Friday, August 31, 2007

September Days

September comes around again, and with it the knowledge of what was happening a year ago at this time, and a year before that. I measure my life in cycles, annual ones, monthly ones…this time it’s a second degree detachment, my remembrance of the disillusionment I experienced 350 some-odd days ago. How things change.

September of 2006 found me humming the Modern Skirts’ “September Days” with a furrowed brow. The words circulated through my head like so:
“September days are the nicest days of the year
Everything changes and green turns to brown in your eyes
Anticipating anxiety and disbelief
September days are the greatest days of the year
...I'll be painting the windows of your hotel
Aaaahhh” followed by a bouncy piano sequence reminiscent of cabaret music.
And so on.

Back then I was measuring. I was craning my neck 180 degrees to the left and seeing how I had felt the previous Fall when “all this” had begun. By “all this” of course I meant the relationship that was disintegrating around me at the time. That’s all the “this” my brain had room for.
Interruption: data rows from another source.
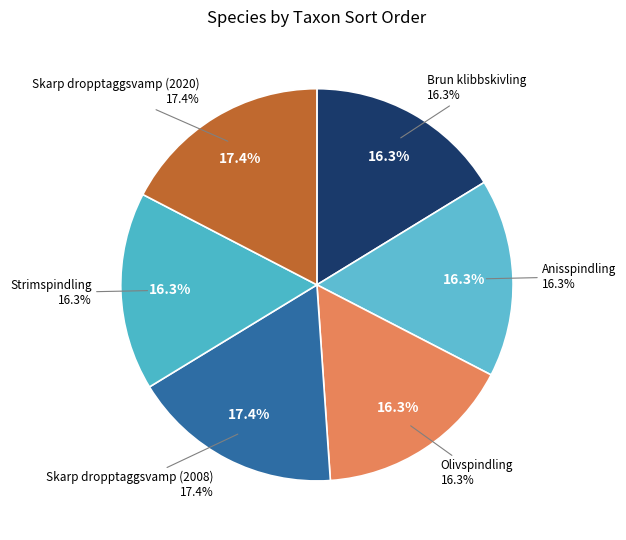

Which slice is the largest?

Skarp dropptaggsvamp (2020)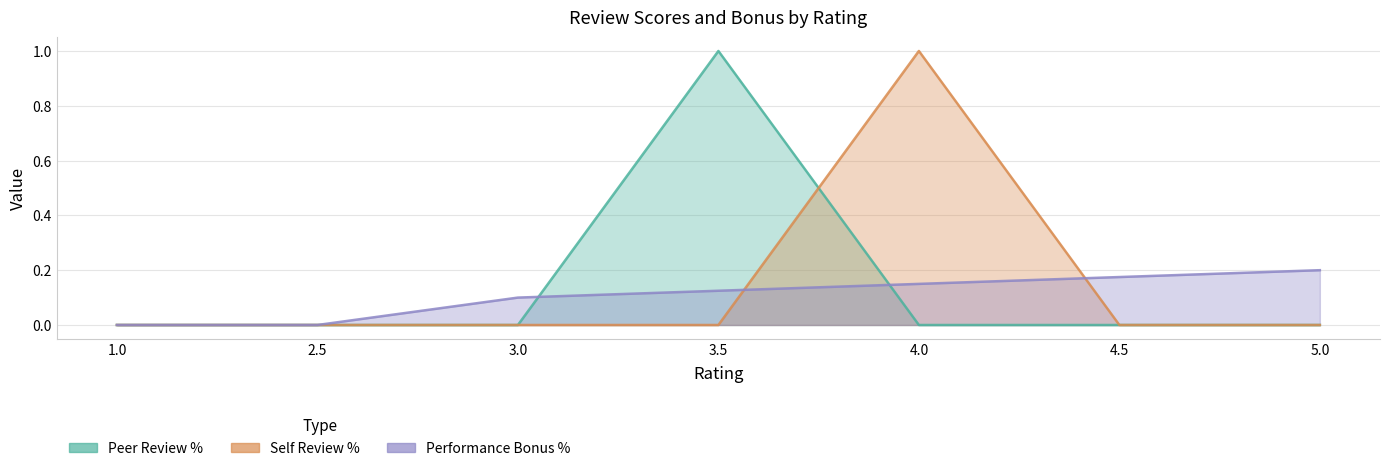

How many lines are shown in the chart?

3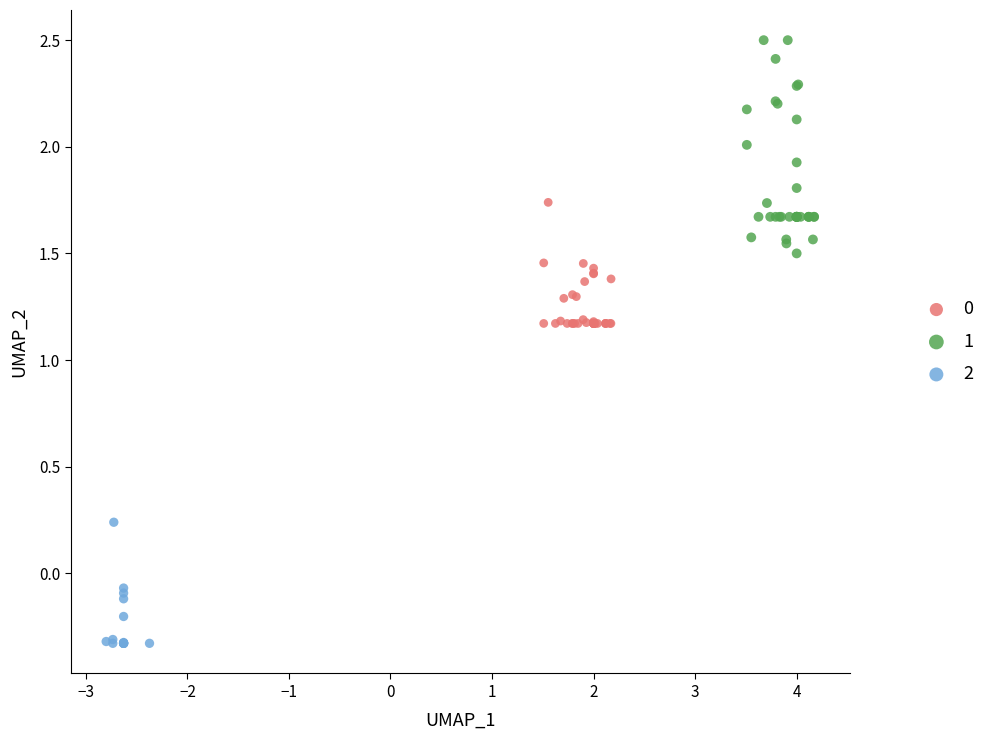

Which series reaches the maximum Y coordinate?

1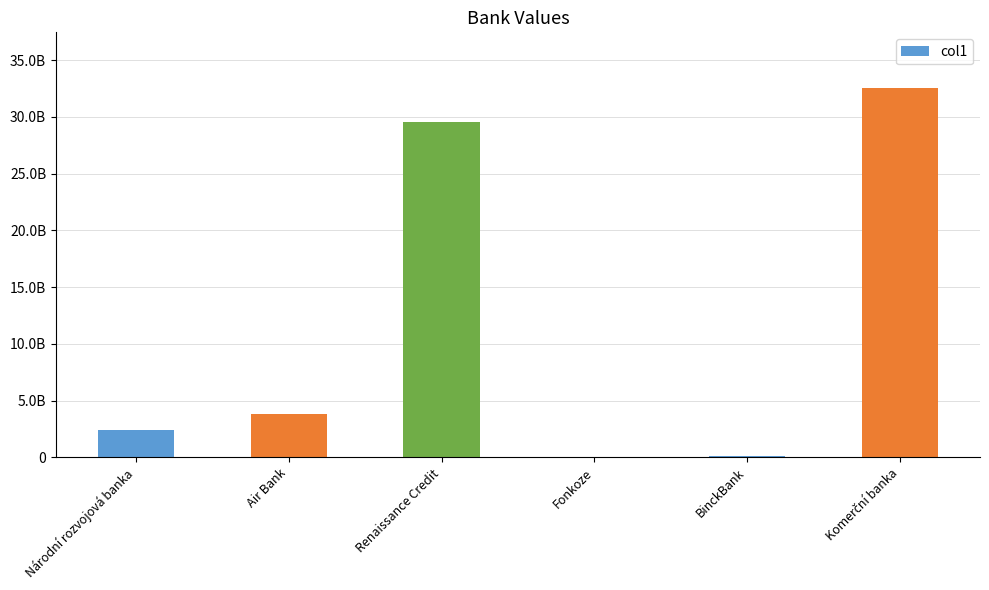

Are the bars horizontal?

No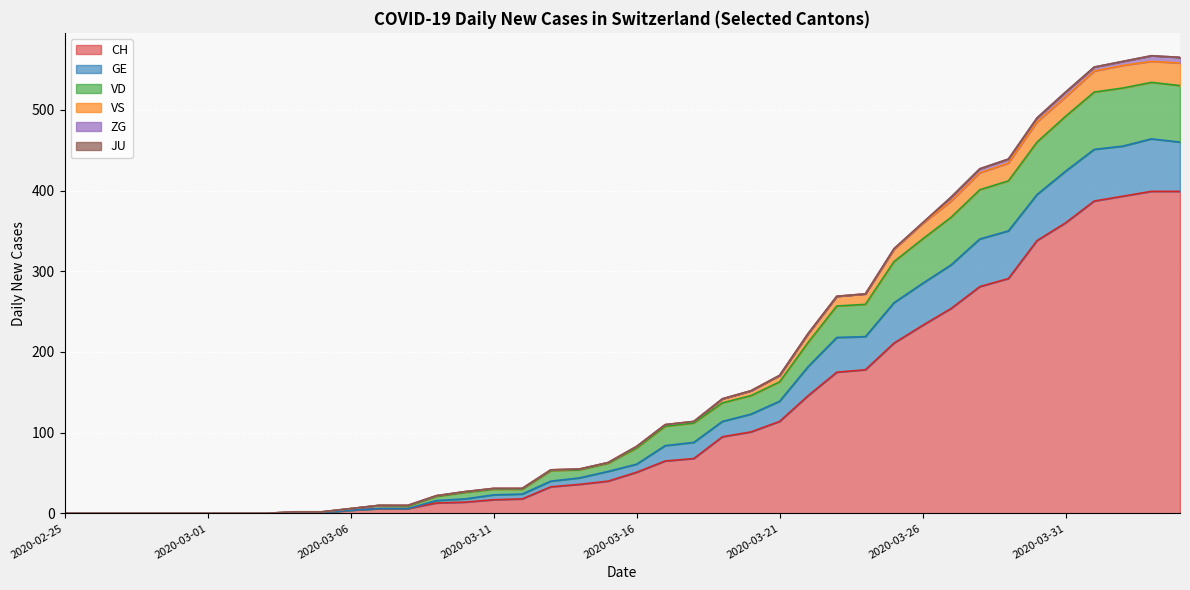

Where is GE nearest to the value 267?

2020-03-24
I was looking backward and remembering how wonderful it had all been when it started, the twelfth of September witnessing our first kiss in the wee hours of the morning on a dark couch in his living room, the way I seemed almost to swirl bodily in the progressively cooling air I was so swept off my feet. We giggled and stared into each other’s eyes. The leaves fell and everything was bathed in violently beautiful colors and he was violently beautiful to me, and I felt violently beautiful, too. I remember surveying my ungainly happiness with a kind of suspicion, the knowledge that something’s gotta give, that this joyful nonsense wasn’t the stuff real life was made of. The time between last September and the one before watched as we loved and grew annoyed, squabbled, laughed, made passive-aggressive comments, cooked together, traveled abroad, drank, read, watched movies, sang songs a major third apart, frowned at textbooks, frowned at friends, frowned at ourselves, rocketed toward an eventuality that seemed only to include us. Late summer was hot and we forced affection, napping in the muggy daze that had become our togetherness. His bed felt too warm all the time, the room trapping all our restless heat inside until we stewed in it. And still I clawed at him, wrapped my fingers around his arm and dug my nails in. The year has him stamped, scribbled, painted all over it. They are Siamese twins, the year and him. All the things, pieces of myself I acquired during that time, are pieces of him whether he ever knew it or not.

As September approached, the heat and the humming overpowered me, and I recognized more than anything that my feet were a little too firmly planted on the ground. I was swept away by nothing, and these did not feel like the greatest days of the year.

September melted into October. The days finally cooled slightly, but I wore short sleeves the night it ended. I got in my car and drove away, the days of wailing at him concluded, only to give way to days of wailing on my own. And that was it.

September begins tomorrow, and with it comes “anticipating anxiety and disbelief,” but not disillusionment. The song never speaks of whether the anticipation is ever fulfilled. I think not. Anticipation at such a level can never truly be lived-up to—at least not in my schema-driven universe. When I look back one year ago, I shake my head almost imperceptibly with downcast eyes. The only similarity it poses with two years ago is that yet again I felt like flying. Only this time, it was with the disappointment that flowed from me with such force I thought I might lift off from the ground and disappear forever.

Maybe this year i'll be painting the windows of my own hotel.